You can always give it a go, see how you like it, learn and add to your
resume. Then if it's not working out you can look for a new position.

------
6a68
Exploding offers are a standard move in the VC startup playbook. You're
probably going to get a standard "just an engineer" startup experience. Is
this what you want?

Here, read this and think it over: [https://al3x.net/2013/05/23/letter-to-a-
young-programmer.htm...](https://al3x.net/2013/05/23/letter-to-a-young-
programmer.html)

------
tw8845
Go with your gut. If it doesn't feel right, don't do it. This advice has never
served me wrong, although I have been burned plenty of times before by
attempts to rationalize around red flags.

------
hkmurakami
1-2 weeks is reasonable. I've had an exploding offer of 2 days given to me
before. That was negotiable if they wanted you and you just said "thx but I
need longer". YMMV.

------
gorbachev
Go with your gut feeling. Something is making you unsteady about the company.
Either clarify it with the company or decline the offer.

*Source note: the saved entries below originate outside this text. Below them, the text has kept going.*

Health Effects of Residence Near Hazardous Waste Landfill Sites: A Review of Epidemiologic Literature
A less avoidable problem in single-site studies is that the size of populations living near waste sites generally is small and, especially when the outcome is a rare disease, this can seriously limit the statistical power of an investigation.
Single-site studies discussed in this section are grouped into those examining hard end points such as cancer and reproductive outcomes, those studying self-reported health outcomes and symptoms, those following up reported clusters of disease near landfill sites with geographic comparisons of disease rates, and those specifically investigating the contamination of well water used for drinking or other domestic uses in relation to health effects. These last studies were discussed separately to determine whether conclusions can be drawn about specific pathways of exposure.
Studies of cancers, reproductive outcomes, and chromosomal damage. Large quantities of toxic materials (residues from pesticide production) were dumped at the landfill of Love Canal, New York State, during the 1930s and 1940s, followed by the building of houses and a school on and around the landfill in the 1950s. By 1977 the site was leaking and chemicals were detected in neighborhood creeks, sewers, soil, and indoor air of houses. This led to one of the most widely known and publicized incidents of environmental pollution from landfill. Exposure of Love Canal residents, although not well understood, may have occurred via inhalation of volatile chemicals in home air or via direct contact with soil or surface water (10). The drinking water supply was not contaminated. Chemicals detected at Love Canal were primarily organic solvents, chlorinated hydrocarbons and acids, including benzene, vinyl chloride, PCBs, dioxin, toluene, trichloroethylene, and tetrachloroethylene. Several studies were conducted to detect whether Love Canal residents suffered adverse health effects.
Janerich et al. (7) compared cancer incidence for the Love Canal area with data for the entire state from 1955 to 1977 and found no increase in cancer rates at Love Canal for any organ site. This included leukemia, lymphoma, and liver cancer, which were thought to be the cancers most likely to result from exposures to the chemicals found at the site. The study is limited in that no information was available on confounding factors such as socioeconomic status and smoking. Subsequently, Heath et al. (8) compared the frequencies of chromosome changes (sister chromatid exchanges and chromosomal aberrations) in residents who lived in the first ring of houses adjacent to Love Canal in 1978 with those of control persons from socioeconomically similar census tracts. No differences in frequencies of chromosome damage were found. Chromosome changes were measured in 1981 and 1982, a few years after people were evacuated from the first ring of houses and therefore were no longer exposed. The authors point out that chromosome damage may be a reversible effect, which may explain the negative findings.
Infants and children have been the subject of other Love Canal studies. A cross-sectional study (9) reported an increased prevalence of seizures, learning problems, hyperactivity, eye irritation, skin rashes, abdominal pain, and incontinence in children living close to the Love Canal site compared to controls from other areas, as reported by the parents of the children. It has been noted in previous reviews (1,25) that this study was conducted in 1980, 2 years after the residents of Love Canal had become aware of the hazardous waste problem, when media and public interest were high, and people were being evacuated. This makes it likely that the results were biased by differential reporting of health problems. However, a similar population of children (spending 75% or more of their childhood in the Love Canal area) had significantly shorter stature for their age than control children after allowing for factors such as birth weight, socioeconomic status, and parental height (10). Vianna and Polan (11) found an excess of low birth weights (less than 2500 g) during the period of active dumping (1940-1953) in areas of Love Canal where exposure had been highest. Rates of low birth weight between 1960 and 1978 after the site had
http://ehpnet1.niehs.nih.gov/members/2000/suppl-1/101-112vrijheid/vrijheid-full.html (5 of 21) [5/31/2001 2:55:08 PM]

Either way don't accept an offer you have reservations.

------
Kalium
I would suggest pushing back against the pressure. Tell them that you don't
appreciate it and you'll decide in your own time after you get the offer in
writing.

------
forkandwait
Lame, red flag, tell them to stuff it.

------
MichaelCrawford
If there is anything I regret about my career, it is that many times I have
agreed to things without really taking time to think them through.

It would be reasonable for them to provide a specific deadline, so that they
could offer the job to someone else if you were to totally blow them off by
not replying.

It's better to be broke and hungry than to take a job that you later regret.